TASK GOAL -
Retrieve all lines below that have the string "Format".
<<<<
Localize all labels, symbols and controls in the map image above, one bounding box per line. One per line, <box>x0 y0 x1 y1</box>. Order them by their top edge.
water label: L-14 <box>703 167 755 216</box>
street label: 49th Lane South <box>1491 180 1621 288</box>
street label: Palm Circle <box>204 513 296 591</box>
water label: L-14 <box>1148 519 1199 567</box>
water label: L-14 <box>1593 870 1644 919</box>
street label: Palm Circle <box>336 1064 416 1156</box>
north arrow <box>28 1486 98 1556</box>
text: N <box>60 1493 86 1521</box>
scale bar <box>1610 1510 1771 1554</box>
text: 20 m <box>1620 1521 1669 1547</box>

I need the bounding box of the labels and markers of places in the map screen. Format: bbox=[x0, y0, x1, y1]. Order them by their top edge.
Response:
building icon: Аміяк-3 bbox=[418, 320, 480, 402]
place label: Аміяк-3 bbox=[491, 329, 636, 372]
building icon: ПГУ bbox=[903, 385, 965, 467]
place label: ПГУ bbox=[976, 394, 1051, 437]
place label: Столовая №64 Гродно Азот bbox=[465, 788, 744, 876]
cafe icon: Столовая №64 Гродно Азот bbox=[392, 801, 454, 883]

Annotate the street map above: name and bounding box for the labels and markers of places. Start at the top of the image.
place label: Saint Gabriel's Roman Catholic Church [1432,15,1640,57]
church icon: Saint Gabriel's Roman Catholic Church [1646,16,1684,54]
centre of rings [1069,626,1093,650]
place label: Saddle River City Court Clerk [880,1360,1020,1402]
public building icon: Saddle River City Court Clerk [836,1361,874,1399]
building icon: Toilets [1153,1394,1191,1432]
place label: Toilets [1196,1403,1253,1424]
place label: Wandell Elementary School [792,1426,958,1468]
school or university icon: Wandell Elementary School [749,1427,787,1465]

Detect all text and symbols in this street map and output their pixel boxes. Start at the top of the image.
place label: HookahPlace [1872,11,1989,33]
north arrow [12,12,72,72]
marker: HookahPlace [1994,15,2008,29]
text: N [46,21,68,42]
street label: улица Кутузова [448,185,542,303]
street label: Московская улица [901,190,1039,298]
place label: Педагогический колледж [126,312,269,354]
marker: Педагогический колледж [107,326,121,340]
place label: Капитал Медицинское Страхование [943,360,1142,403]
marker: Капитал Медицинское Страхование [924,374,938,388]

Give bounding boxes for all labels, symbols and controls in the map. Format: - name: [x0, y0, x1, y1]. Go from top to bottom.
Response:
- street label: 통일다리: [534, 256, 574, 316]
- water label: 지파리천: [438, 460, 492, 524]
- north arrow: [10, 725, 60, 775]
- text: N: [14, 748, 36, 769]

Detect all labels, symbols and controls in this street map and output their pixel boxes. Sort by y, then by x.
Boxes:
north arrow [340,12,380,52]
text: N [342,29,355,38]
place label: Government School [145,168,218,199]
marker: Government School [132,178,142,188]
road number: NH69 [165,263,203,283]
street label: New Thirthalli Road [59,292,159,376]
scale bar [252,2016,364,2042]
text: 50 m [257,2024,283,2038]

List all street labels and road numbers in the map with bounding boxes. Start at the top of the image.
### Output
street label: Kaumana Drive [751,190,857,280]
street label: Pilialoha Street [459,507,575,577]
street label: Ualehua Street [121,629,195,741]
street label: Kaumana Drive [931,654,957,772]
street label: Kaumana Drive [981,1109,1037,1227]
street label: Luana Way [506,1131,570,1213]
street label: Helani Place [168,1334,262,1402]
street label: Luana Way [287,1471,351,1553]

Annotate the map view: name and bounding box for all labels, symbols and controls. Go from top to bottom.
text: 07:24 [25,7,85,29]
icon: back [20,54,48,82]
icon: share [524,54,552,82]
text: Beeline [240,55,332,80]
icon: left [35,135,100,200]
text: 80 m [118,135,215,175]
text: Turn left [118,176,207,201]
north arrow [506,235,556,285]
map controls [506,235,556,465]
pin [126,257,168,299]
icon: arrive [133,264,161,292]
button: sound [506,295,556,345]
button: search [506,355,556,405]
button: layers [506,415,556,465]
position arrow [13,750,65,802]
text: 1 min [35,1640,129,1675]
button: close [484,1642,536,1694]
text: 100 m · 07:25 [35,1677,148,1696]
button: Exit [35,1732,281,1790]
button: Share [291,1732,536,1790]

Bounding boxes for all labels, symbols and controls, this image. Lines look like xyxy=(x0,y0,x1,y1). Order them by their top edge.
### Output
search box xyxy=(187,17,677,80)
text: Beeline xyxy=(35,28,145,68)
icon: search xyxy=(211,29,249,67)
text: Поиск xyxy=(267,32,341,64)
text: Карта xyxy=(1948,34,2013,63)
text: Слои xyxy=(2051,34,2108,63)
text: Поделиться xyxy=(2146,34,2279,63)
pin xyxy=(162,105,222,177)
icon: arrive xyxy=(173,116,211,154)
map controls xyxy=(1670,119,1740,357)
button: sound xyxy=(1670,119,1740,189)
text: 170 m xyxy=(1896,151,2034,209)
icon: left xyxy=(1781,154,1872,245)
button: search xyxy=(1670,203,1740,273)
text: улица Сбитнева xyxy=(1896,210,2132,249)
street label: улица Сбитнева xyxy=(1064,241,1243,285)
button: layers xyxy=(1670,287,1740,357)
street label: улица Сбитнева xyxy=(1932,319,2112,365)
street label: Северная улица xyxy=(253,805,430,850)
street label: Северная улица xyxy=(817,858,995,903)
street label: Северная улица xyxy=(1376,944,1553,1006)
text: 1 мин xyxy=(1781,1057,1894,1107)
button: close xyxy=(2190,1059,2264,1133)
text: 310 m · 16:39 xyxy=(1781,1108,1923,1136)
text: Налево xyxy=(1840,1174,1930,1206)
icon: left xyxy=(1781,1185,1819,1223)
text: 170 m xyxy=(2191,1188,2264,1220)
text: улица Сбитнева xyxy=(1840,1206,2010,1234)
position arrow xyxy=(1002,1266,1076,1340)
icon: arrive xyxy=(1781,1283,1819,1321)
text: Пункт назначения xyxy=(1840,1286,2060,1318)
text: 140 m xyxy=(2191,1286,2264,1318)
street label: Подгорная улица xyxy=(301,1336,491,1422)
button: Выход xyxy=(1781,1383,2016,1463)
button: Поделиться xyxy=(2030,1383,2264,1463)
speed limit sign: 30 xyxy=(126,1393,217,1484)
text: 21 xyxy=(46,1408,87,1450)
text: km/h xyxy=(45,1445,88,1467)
>>>>
WRITTEN RESPONSE -
I need the bounding box of the labels and markers of places in the map screen. Format: bbox=[x0, y0, x1, y1]. Order them by their top edge.
Give bounding boxes for all labels, symbols and controls in the map. Format: - name: [x0, y0, x1, y1]. Go from top to bottom.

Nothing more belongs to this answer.